Background The benefits of integrated cardiac and palliative care support for patients with end-stage heart failure (ESHF) is well recognised (Jaarsma, Beattie, Ryder et al., 2009; Hospice UK, 2017). NICE guideline support use of implantable cardiac defibrillators as part of optimal treatment. Guidelines recommend early discussion with ‘careful, explicit, shared-decision making’ to promote timely deactivation at end-of-life (NICE, 2014; British Heart Foundation, 2007). In practice this presents challenges for both professionals and patient/family, with varying and limited access to deactivation in the community setting.

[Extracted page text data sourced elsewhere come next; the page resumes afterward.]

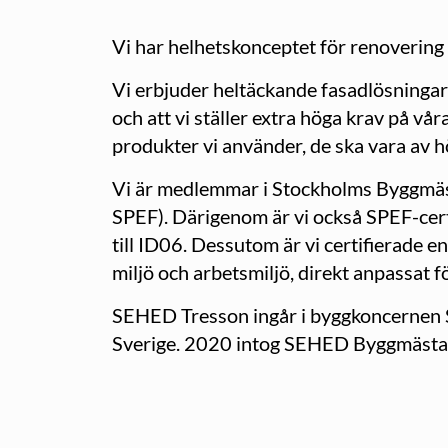
Vi har helhetskonceptet för renovering 
Vi erbjuder heltäckande fasadlösningar
och att vi ställer extra höga krav på vå
produkter vi använder, de ska vara av hö
Vi är medlemmar i Stockholms Byggmäst
SPEF). Därigenom är vi också SPEF-cert
till ID06. Dessutom är vi certifierade e
miljö och arbetsmiljö, direkt anpassat 
SEHED Tresson ingår i byggkoncernen 
Sverige. 2020 intog SEHED Byggmästarg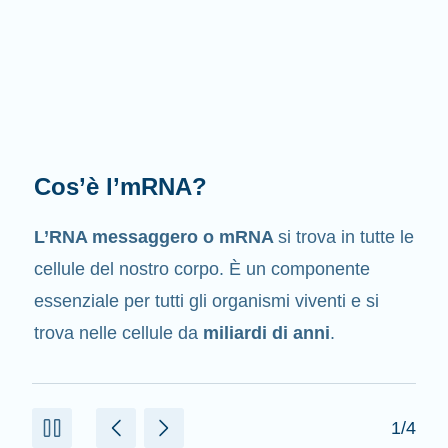
Qual è il suo compito?
Come suggerisce il suo nome, l’mRNA è un
messaggero
. Interagisce con altri componenti
presenti nelle cellule che aiutano a creare le
proteine.
2/4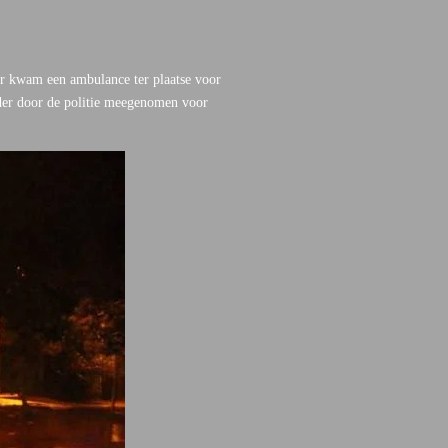
Er kwam een ambulance ter plaatse voor
rder door de politie meegenomen voor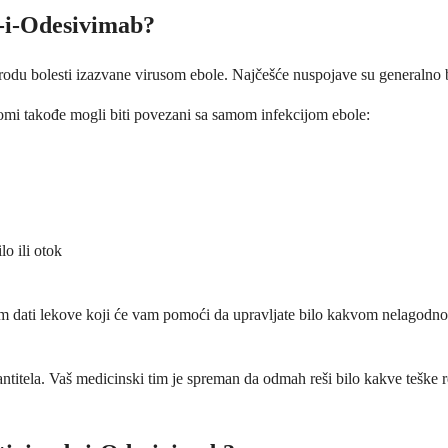
-i-Odesivimab?
rirodu bolesti izazvane virusom ebole. Najčešće nuspojave su generaln
omi takođe mogli biti povezani sa samom infekcijom ebole:
lo ili otok
vam dati lekove koji će vam pomoći da upravljate bilo kakvom nelagodnoš
antitela. Vaš medicinski tim je spreman da odmah reši bilo kakve teške 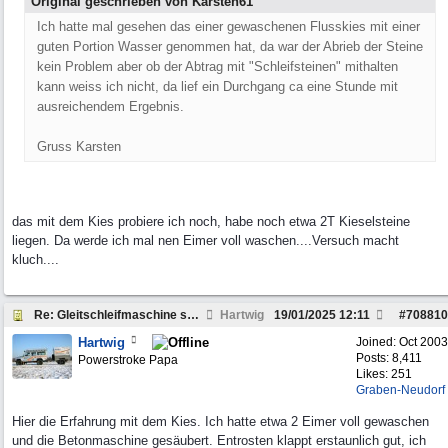
Original geschrieben von Karsten61
Ich hatte mal gesehen das einer gewaschenen Flusskies mit einer
guten Portion Wasser genommen hat, da war der Abrieb der Steine
kein Problem aber ob der Abtrag mit "Schleifsteinen" mithalten
kann weiss ich nicht, da lief ein Durchgang ca eine Stunde mit
ausreichendem Ergebnis.
Gruss Karsten
das mit dem Kies probiere ich noch, habe noch etwa 2T Kieselsteine
liegen. Da werde ich mal nen Eimer voll waschen....Versuch macht
kluch....
Re: Gleitschleifmaschine selber bauen?
Hartwig
19/01/2025
12:11
#
708810
Hartwig
Joined:
Oct 2003
Posts: 8,411
Powerstroke Papa
Likes: 251
Graben-Neudorf
Hier die Erfahrung mit dem Kies. Ich hatte etwa 2 Eimer voll gewaschen
und die Betonmaschine gesäubert. Entrosten klappt erstaunlich gut, ich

Methods A case series is presented from a service evaluation of an integrated model of care for ESHF patients. 10/89 patients had implantable cardiac resynchronization therapy defibrillators (CRT-D) and 1/89 an implantable defibrillator (ICD). We present some of the challenges in management of these devices in our palliative cohort.

Results 8/10 devices were deactivated due to acute deterioration of patients; 1/10 patients reported shocks given. Timing of deactivation was arranged according to the patient’s clinical condition and wishes, predominately within a month of death. Deactivation occurred in a variety of settings: hospital inpatient (3), hospital outpatient (3), home (1), hospice (1), including visits by electrophysiologists from tertiary centres and temporary use of magnets by clinicians.

Discussions around deactivation of the CRT-D were complex due to previous clinical history and ingrained patient/family perceptions. Discussions were always multi-professional; one case was taken to the Hospice Clinical Ethics Committee. One patient had the defibrillator function deactivated and was subsequently resuscitated by the Ambulance Service when he went into fast atrial fibrillation.

Family involvement and agreement with decision making was key, as was joint discussions by different professionals across care settings including those who had known the patient longest.

Conclusion These cases illustrate the need for further discussion and protocols regarding the time and place of deactivation of defibrillators at end of life, and also the challenges for professionals of having resuscitation discussions with these patients and importantly their families.